[Data excerpts]
..........

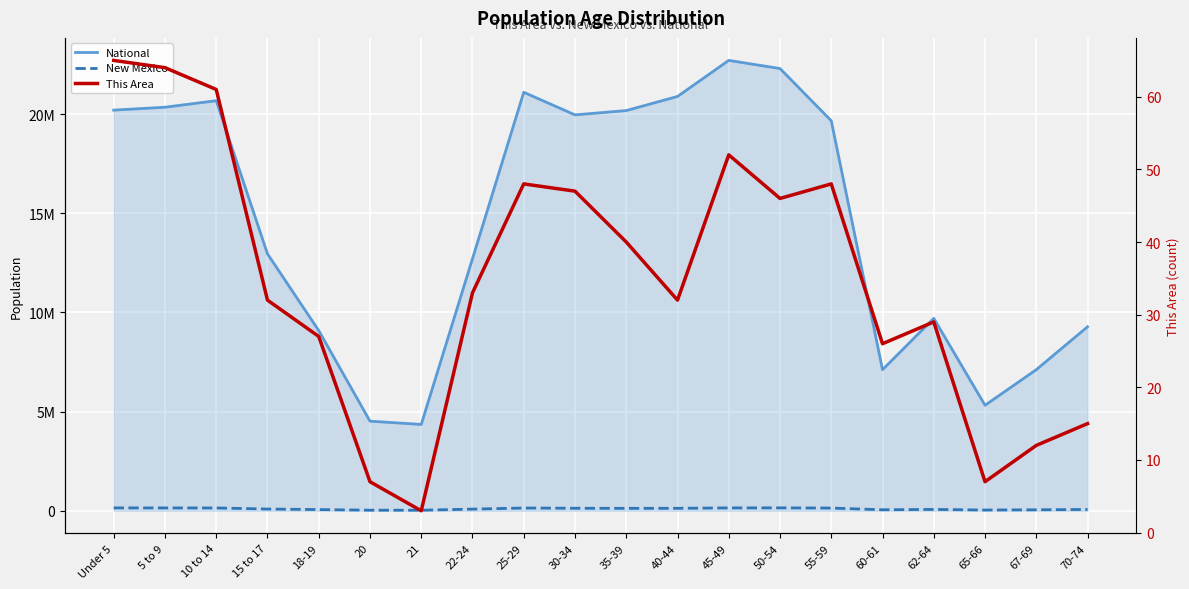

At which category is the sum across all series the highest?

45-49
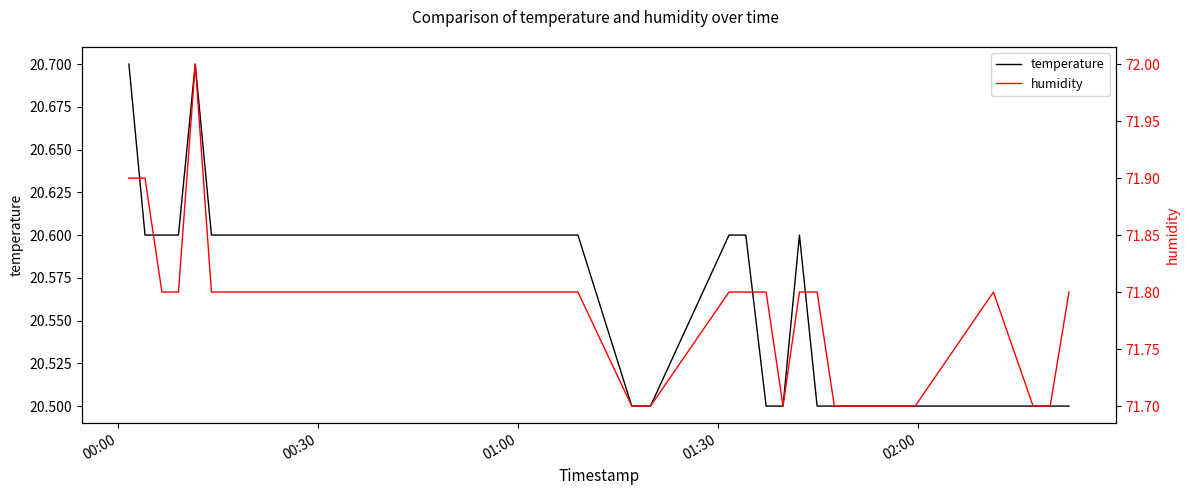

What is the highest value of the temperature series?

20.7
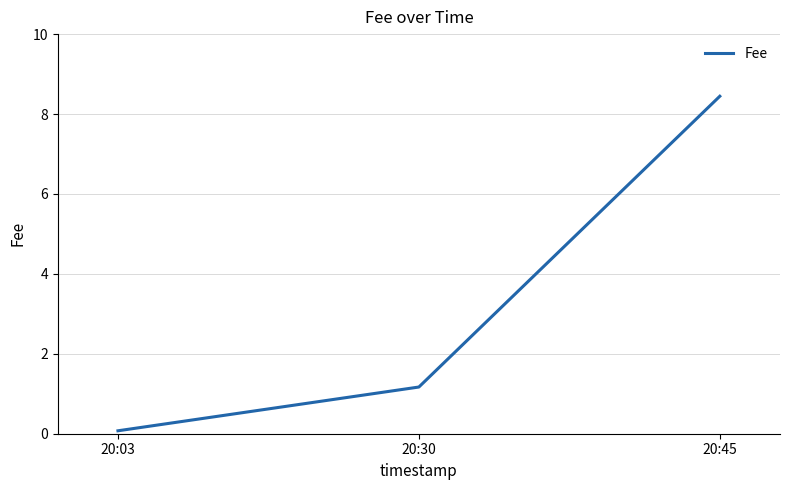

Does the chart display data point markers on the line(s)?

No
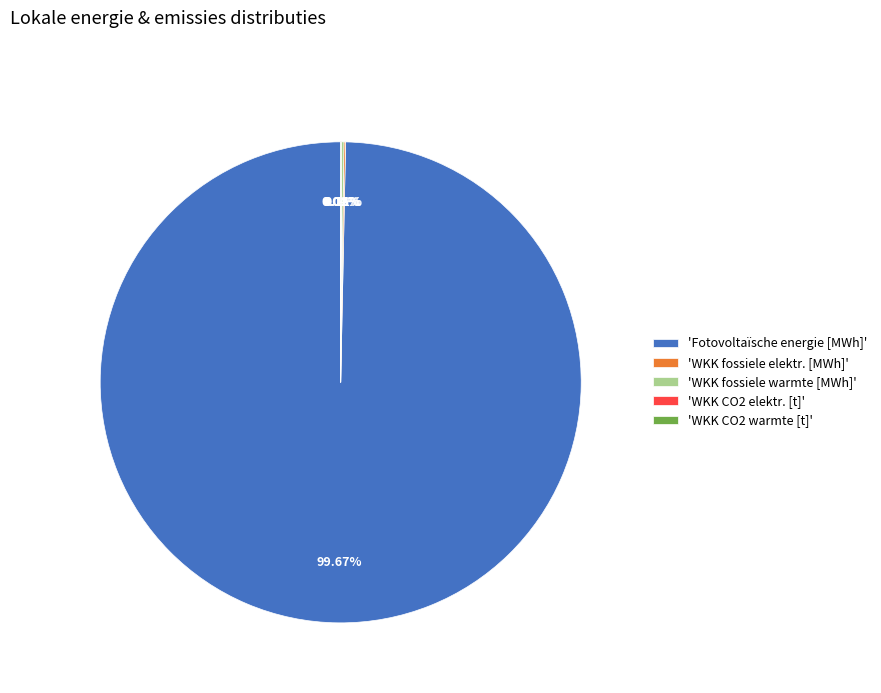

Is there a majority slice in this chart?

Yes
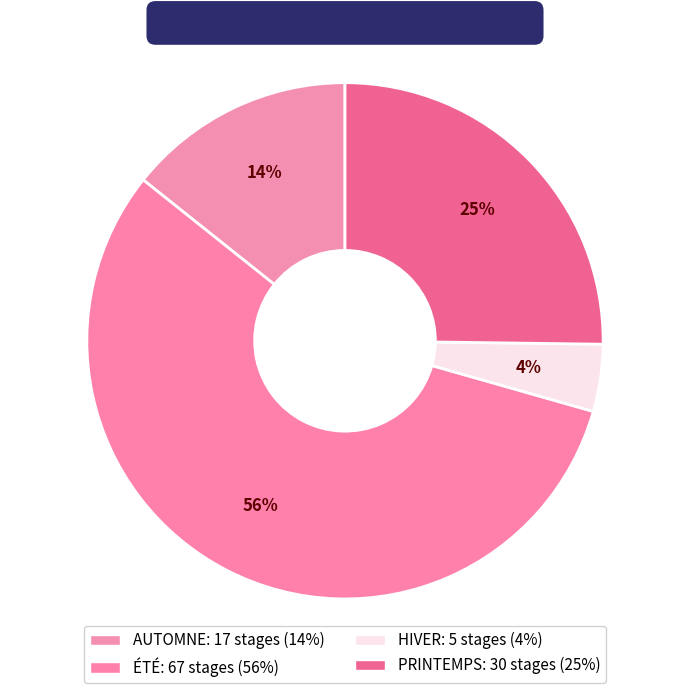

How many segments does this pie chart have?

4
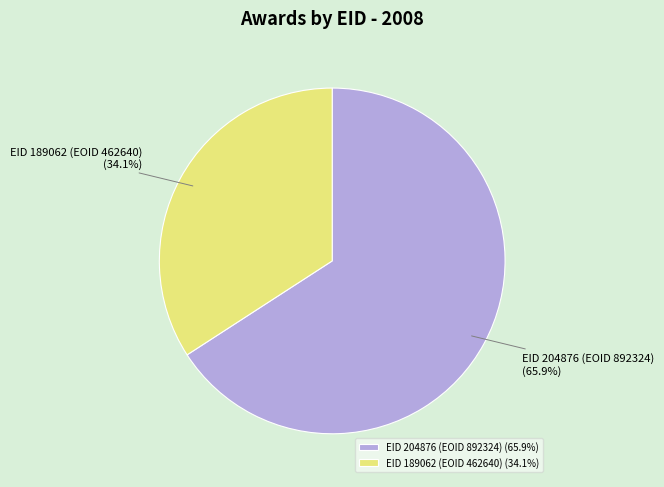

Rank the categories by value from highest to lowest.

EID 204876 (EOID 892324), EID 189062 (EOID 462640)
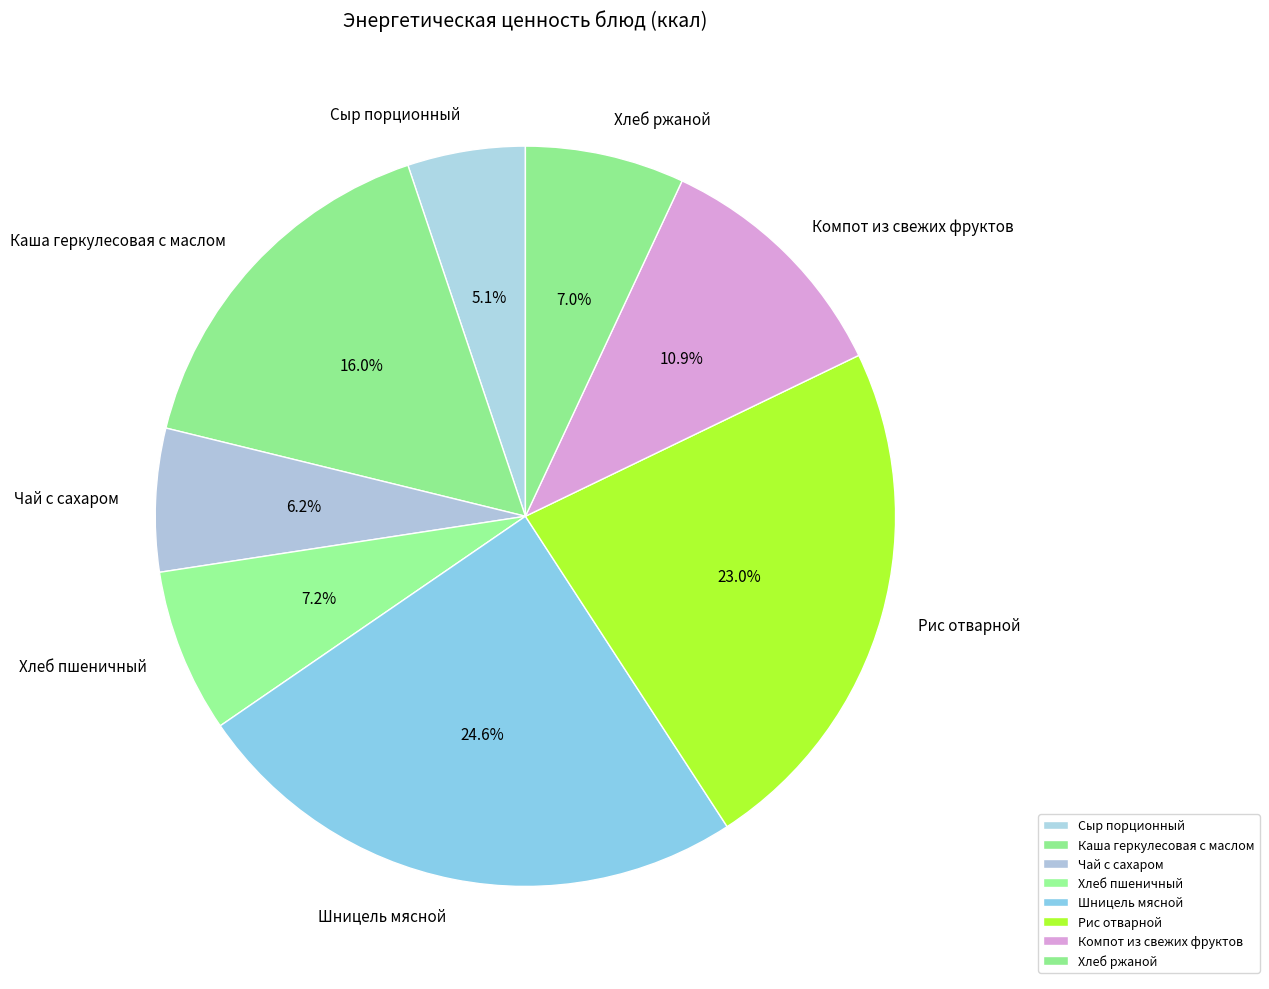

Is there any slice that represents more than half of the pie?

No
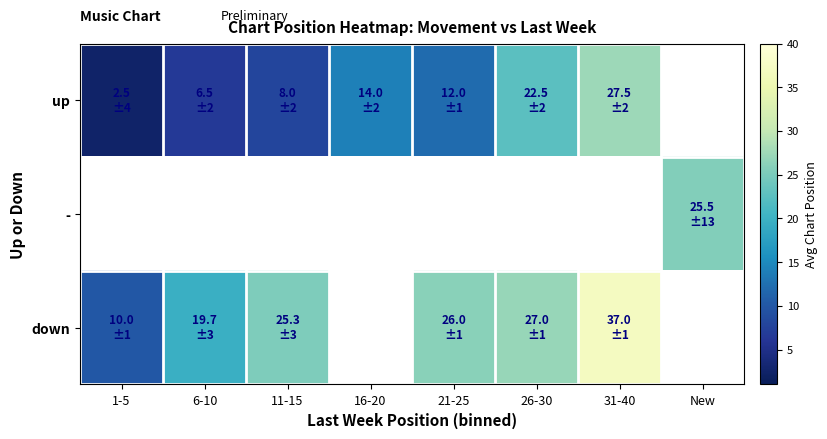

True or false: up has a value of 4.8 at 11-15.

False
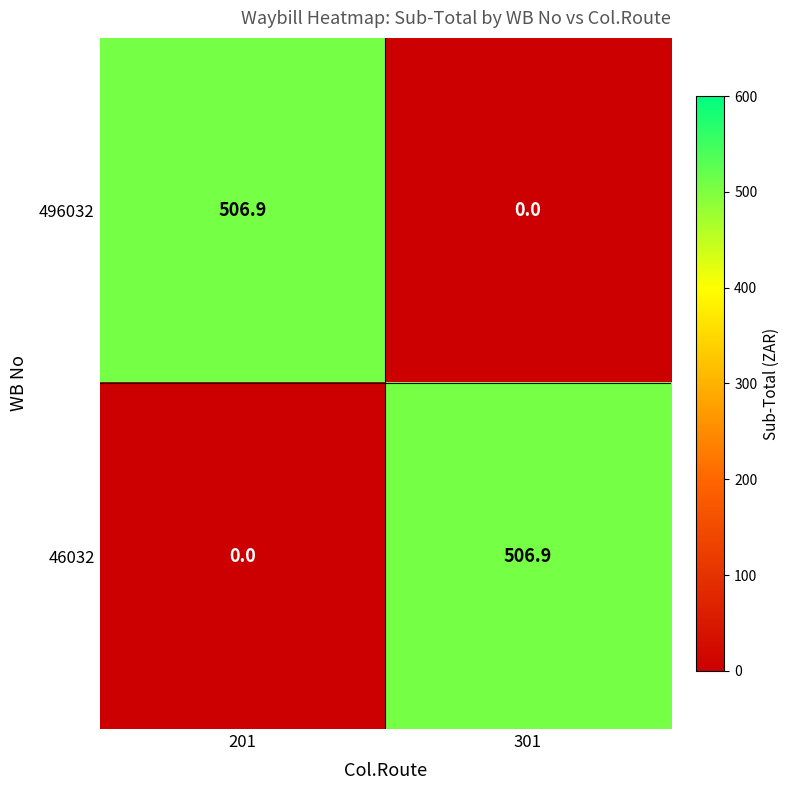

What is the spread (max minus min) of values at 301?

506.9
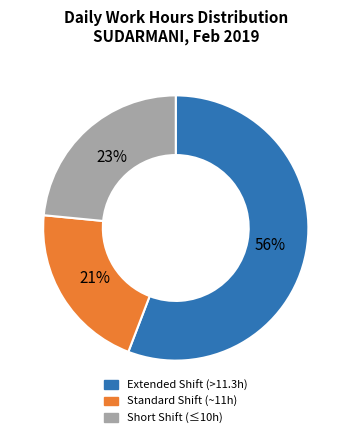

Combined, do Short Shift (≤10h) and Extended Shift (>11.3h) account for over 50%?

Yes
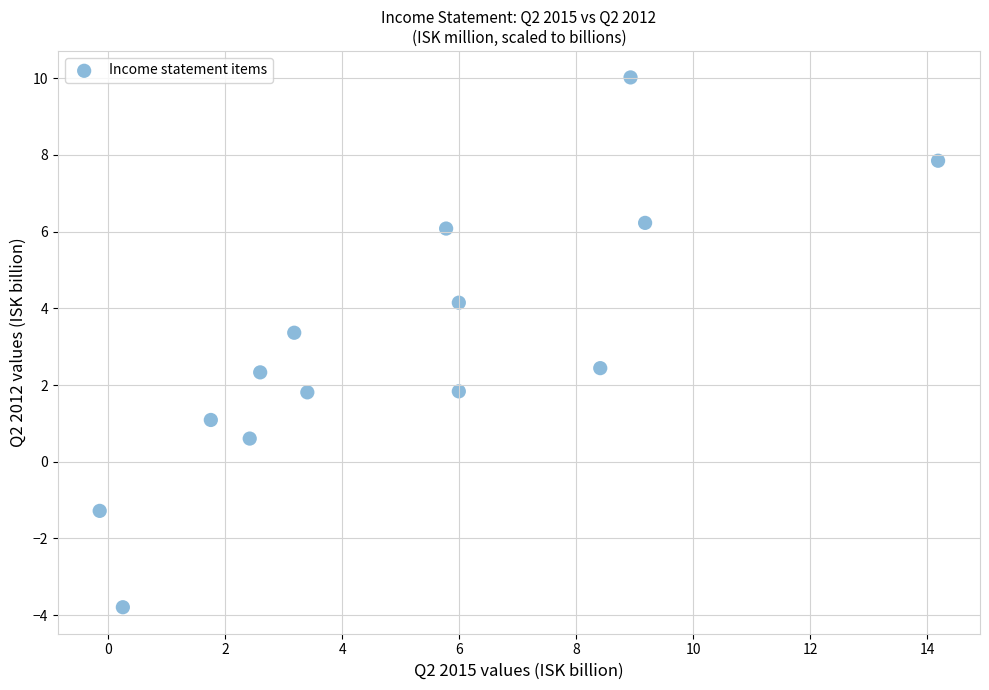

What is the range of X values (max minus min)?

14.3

..........

Please report each line of the records that contains the word "minus", copying every such line in full.

RESULT OF THIS TASK —
What is the spread (max minus min) of values at 301?
What is the range of X values (max minus min)?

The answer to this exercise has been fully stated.